● **ACTIVITY 1**
Answer these questions from the blog page:
(a) In what year did Neil Turner become a Professor of Nephrology at the University of Edinburgh?
(b) Who donated Andy Williamson's kidney transplant?
(c) What did two trials show about statins in patients on dialysis?
Mark each answer (a), (b) or (c).
● **ACTIVITY 2**
Rewrite the blog page's paragraph beginning "Neil Turner is the Chair" as a short list that keeps its main facts.
● **ACTIVITY 3**
Write the next part of the kidney blog page, starting after its final sentence.

● **SOURCE DOCUMENT**

Blogs
Neil Turner is the Chair of the Board of Trustees for the Charity and became a Professor of Nephrology at the University of Edinburgh in 1998. Before then he was Senior Lecturer and Honorary Consultant in Medicine and Nephrology in Aberdeen 1994-8, and Kidney Research UK Senior Research Fellow, MRC Training Fellow and a clinician at the Royal Postgraduate Medical School, Hammersmith Hospital, London.
Follow Neil's blog where he will talk about a whole manner of things...
Festival Organs
Andy Williamson is a talented jazz saxophonist who has played at the Edinburgh Festival many times in the past. But he also has Polycystic Kidney Disease (PKD), and has a kidney transplant donated three years ago by his friend and keyboard player Maff Potts (Maff plays the (Hammond) organ).
They did a fantastic show in a smart converted church, starting at 11pm, and the only problem was that I had to do a clinic next morning. Thanks to Thursday 12th’s patients for being understanding.
Andy was puzzled that their biggest hit was ‘Toxic’ ‘ (Britney Spears) in the style of Johnny Cash, but I thought their Stormy Monday, and the Russian song on the tables, were great. You can see Andy and Maff in Holly Cocker's inspiring photos of donor/recipient pairs www.hollycocker.com/giveandletlive.html.
No holiday this summer so have caught a lot of great things at the Fringe, and because the music was so good it’s nice to find an excuse to put in another organ.
Unexpected answers.
Lowering cholesterol with drugs ('statins') prevents lots of heart disease in people who have heart disease. Lots of dialysis patients die of heart disease. So lowering cholesterol with statins must be a good thing for dialysis patients, right? No, apparently not. Two good trials now have unexpectedly shown that statins don't give the expected benefits in patients on dialysis.
Narrowed arteries to the kidneys are a bad thing, so opening up those narrow arteries must be a good thing, just as it is for heart attacks, right? Think again. It is looking as if the risks are at least as bad as the benefits, at least for the first few years after the procedure. There is a danger of doing more harm than good.

● **RAW DATA**
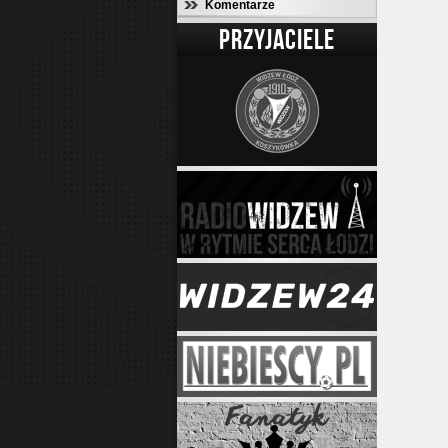
Komentarze
PRZYJACIELE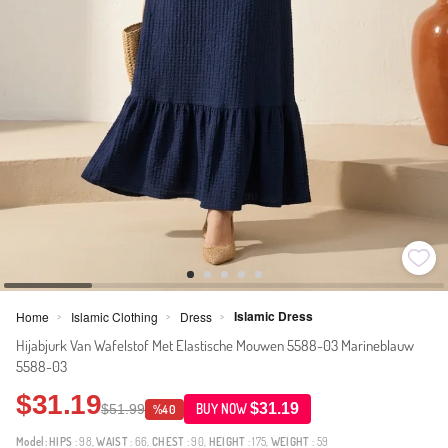
Islamic Dress
Home
Islamic Clothing
Dress
>
>
>
Hijabjurk Van Wafelstof Met Elastische Mouwen 5588-03 Marineblauw
5588-03
$31.19
$31.19
$51.99
BUY NOW
%40
Model:
HIPS
: 98,
WAIST
: 66,
CHEST
: 90,
HEIGHT
: 175,
WEIGHT
: 59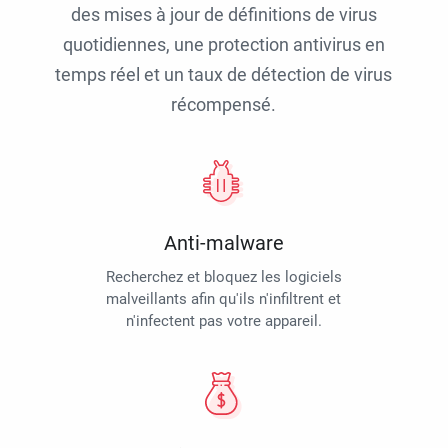
des mises à jour de définitions de virus
quotidiennes, une protection antivirus en
temps réel et un taux de détection de virus
récompensé.
Anti-malware
Recherchez et bloquez les logiciels
malveillants afin qu'ils n'infiltrent et
n'infectent pas votre appareil.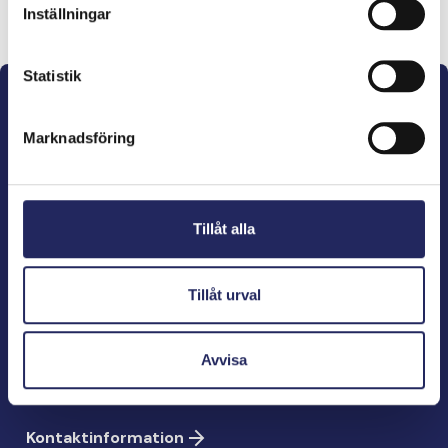
Lahjoita ja liity tähän tiimiin
Inställningar
Statistik
Marknadsföring
John Nurminens Stiftelse är Östersjöns beskyddare,
förespråkare för havets betydelse, den marina
Tillåt alla
kulturens väktare och utgivare av marin litteratur.
Tillåt urval
John Nurminens Stiftelse
Bölegatan 2
Avvisa
00240 Helsingfors
info@jnfoundation.fi
Kontaktinformation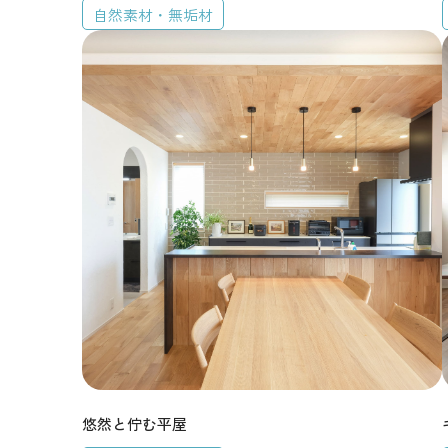
自然素材・無垢材
商品ラインナップ
Leche
LouLou
デザインから探す
リゾートモダン
悠然と佇む平屋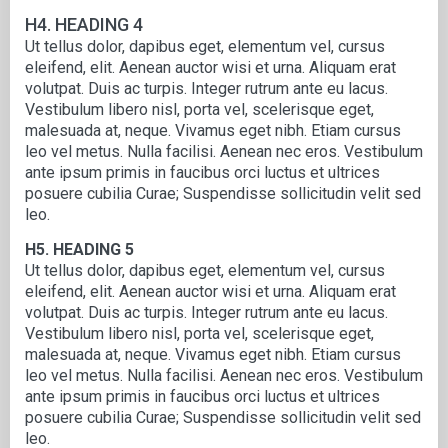
H4. HEADING 4
Ut tellus dolor, dapibus eget, elementum vel, cursus
eleifend, elit. Aenean auctor wisi et urna. Aliquam erat
volutpat. Duis ac turpis. Integer rutrum ante eu lacus.
Vestibulum libero nisl, porta vel, scelerisque eget,
malesuada at, neque. Vivamus eget nibh. Etiam cursus
leo vel metus. Nulla facilisi. Aenean nec eros. Vestibulum
ante ipsum primis in faucibus orci luctus et ultrices
posuere cubilia Curae; Suspendisse sollicitudin velit sed
leo.
H5. HEADING 5
Ut tellus dolor, dapibus eget, elementum vel, cursus
eleifend, elit. Aenean auctor wisi et urna. Aliquam erat
volutpat. Duis ac turpis. Integer rutrum ante eu lacus.
Vestibulum libero nisl, porta vel, scelerisque eget,
malesuada at, neque. Vivamus eget nibh. Etiam cursus
leo vel metus. Nulla facilisi. Aenean nec eros. Vestibulum
ante ipsum primis in faucibus orci luctus et ultrices
posuere cubilia Curae; Suspendisse sollicitudin velit sed
leo.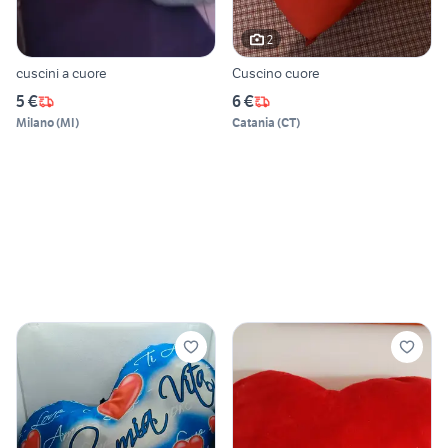
2
cuscini a cuore
Cuscino cuore
5 €
6 €
Milano
(
MI
)
Catania
(
CT
)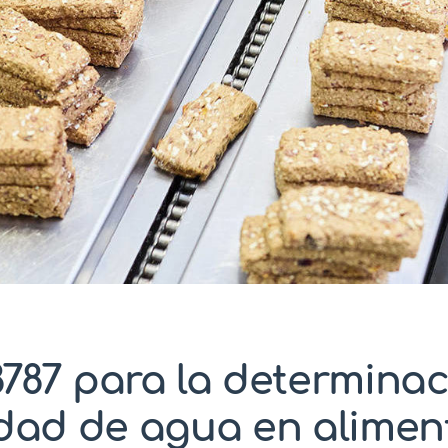
8787 para la determinac
idad de agua en alimen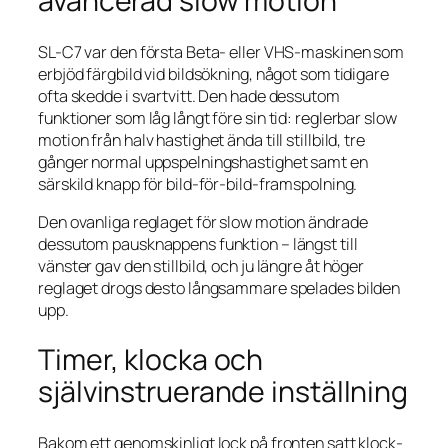
avancerad slow motion
SL-C7 var den första Beta- eller VHS-maskinen som
erbjöd färgbild vid bildsökning, något som tidigare
ofta skedde i svartvitt. Den hade dessutom
funktioner som låg långt före sin tid: reglerbar slow
motion från halv hastighet ända till stillbild, tre
gånger normal uppspelningshastighet samt en
särskild knapp för bild-för-bild-framspolning.
Den ovanliga reglaget för slow motion ändrade
dessutom pausknappens funktion – längst till
vänster gav den stillbild, och ju längre åt höger
reglaget drogs desto långsammare spelades bilden
upp.
Timer, klocka och
självinstruerande inställning
Bakom ett genomskinligt lock på fronten satt klock-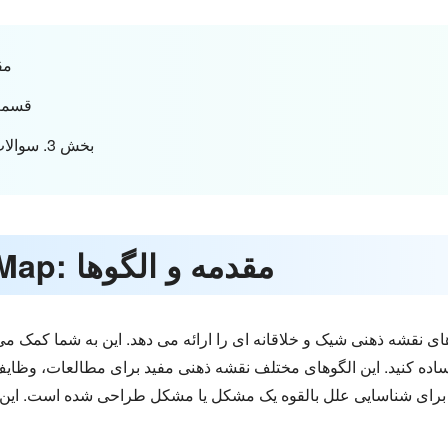
بخش 
قسمت 2. بررسی 7 نوع قا
بخش 3. سوالات متداول درباره الگوهای نقشه ذهنی
بخش 1. MindOnMap: مقدمه و الگوها
ساده کنید. این الگوهای مختلف نقشه ذهنی مفید برای مطالعات، وظایف د
 برای شناسایی علل بالقوه یک مشکل یا مشکل طراحی شده است. این به 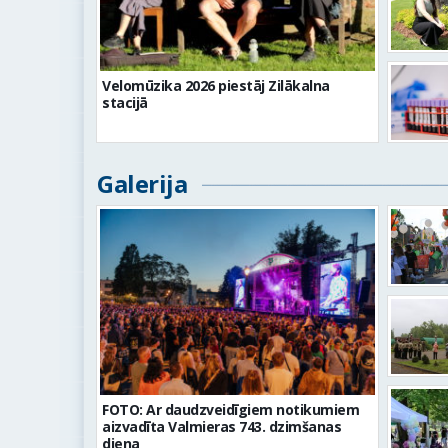
Velomūzika 2026 piestāj Zilākalna
stacijā
Galerija
FOTO: Ar daudzveidīgiem notikumiem
aizvadīta Valmieras 743. dzimšanas
diena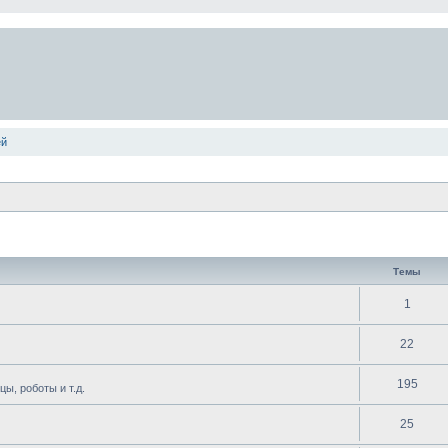
ей
Темы
1
22
195
ы, роботы и т.д.
25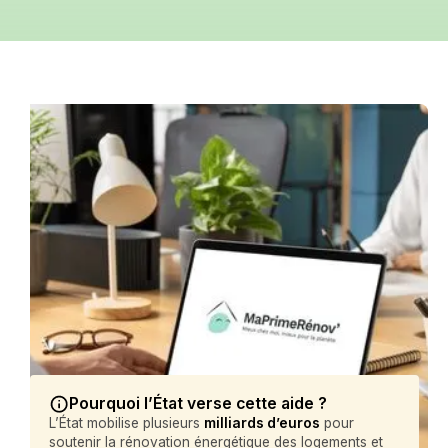
Pourquoi l’État verse cette aide ?
L’État mobilise plusieurs
milliards d’euros
pour
soutenir la rénovation énergétique des logements et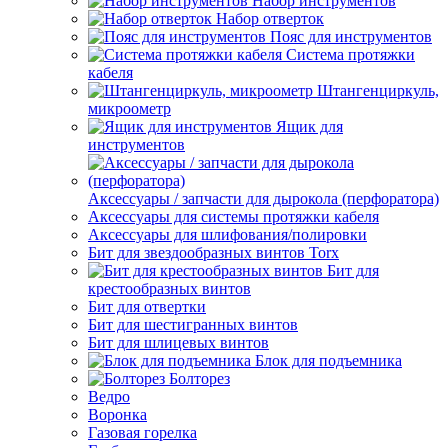
Набор инструментов
Набор отверток
Пояс для инструментов
Система протяжки
кабеля
Штангенциркуль,
микроометр
Ящик для
инструментов
Аксессуары / запчасти для дырокола (перфоратора)
Аксессуары для системы протяжки кабеля
Аксессуары для шлифования/полировки
Бит для звездообразных винтов Torx
Бит для
крестообразных винтов
Бит для отвертки
Бит для шестигранных винтов
Бит для шлицевых винтов
Блок для подъемника
Болторез
Ведро
Воронка
Газовая горелка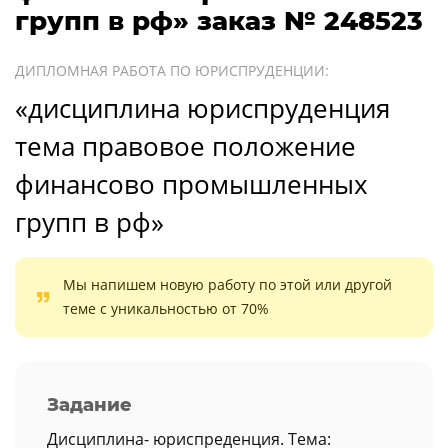
групп в рф» заказ № 248523
ДИПЛОМНАЯ РАБОТА ПО ЮРИСПРУДЕНЦИИ:
«дисциплина юриспруденция
тема правовое положение
финансово промышленных
групп в рф»
Мы напишем новую работу по этой или другой
теме с уникальностью от 70%
Задание
Дисциплина- юриспреденция. Тема: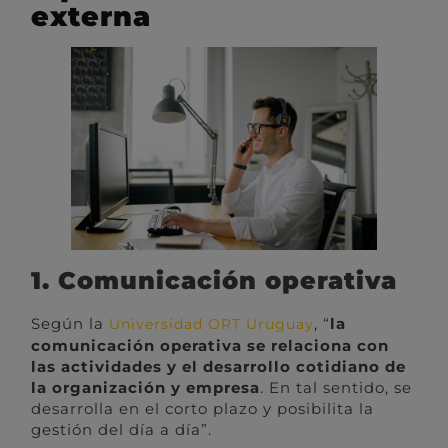
externa
1. Comunicación operativa
Según la
, “
la
Universidad ORT Uruguay
comunicación operativa se relaciona con
las actividades y el desarrollo cotidiano de
la organización y empresa
. En tal sentido, se
desarrolla en el corto plazo y posibilita la
gestión del día a día”.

● **EXERCISE RESULT 1**
(a) 1998.
(b) His friend and keyboard player, Maff Potts.
(c) Statins don't give the expected benefits in patients on dialysis.

● **EXERCISE RESULT 2**
- Chair of the Board of Trustees for the Charity
- Professor of Nephrology at the University of Edinburgh since 1998
- Senior Lecturer and Honorary Consultant in Medicine and Nephrology in Aberdeen, 1994–8
- Earlier: Kidney Research UK Senior Research Fellow, MRC Training Fellow, and clinician at the Royal Postgraduate Medical School, Hammersmith Hospital, London

● **EXERCISE RESULT 3**
These unexpected answers show how important it is to do proper trials of new treatments. We can't always assume that results for kidney patients will be the same as for others. Clinical trials are really difficult to do - very time consuming, bureaucratic (it is frustrating and difficult to get permission), and very expensive. Yet we've got to do them - we really need more to prove which are the best treatments for different kidney diseases.
Most of these trials are too huge for Kidney Research UK to fund without help. The UK Kidney Research Consortium is an initiative that KRUK is involved in to bring together the best ideas and get them funded. Or if you have a million pounds spare, or one pound, you can give it online or contact Kidney Research UK directly.
12 million people, 2 dialysis machines
I’m recently back from Malawi, a landlocked country in South East Africa which is famous for its associations with Dr Livingstone, and for its lake. It is also extremely poor. It has 2 dialysis machines for its population of 12 million, putting it in a similar position to the UK 50 years ago.
It is such a poor country that you may wonder whether it is worthwhile spending scarce resource on kidney disease. On the other hand, when you see a young woman with acute renal failure after pregnancy, a condition she could make a complete recovery from if dialysed for a week or so, you want her to have dialysis.
The experience made us reflect not only on how lucky we are to live where we do, but also on the amazing amount of medical progress there has been in the last 50 years. This progress has been made up of thousands of tiny steps, and each time Kidney Research UK makes a grant it aims to contribute to one of them.
We are about to hear the result of a grants round in which £1.25M will be committed to about a dozen research projects. This is great, but it is less than a quarter of the research proposals that we received (about 1 in 5 in fact), and we wish it could be more.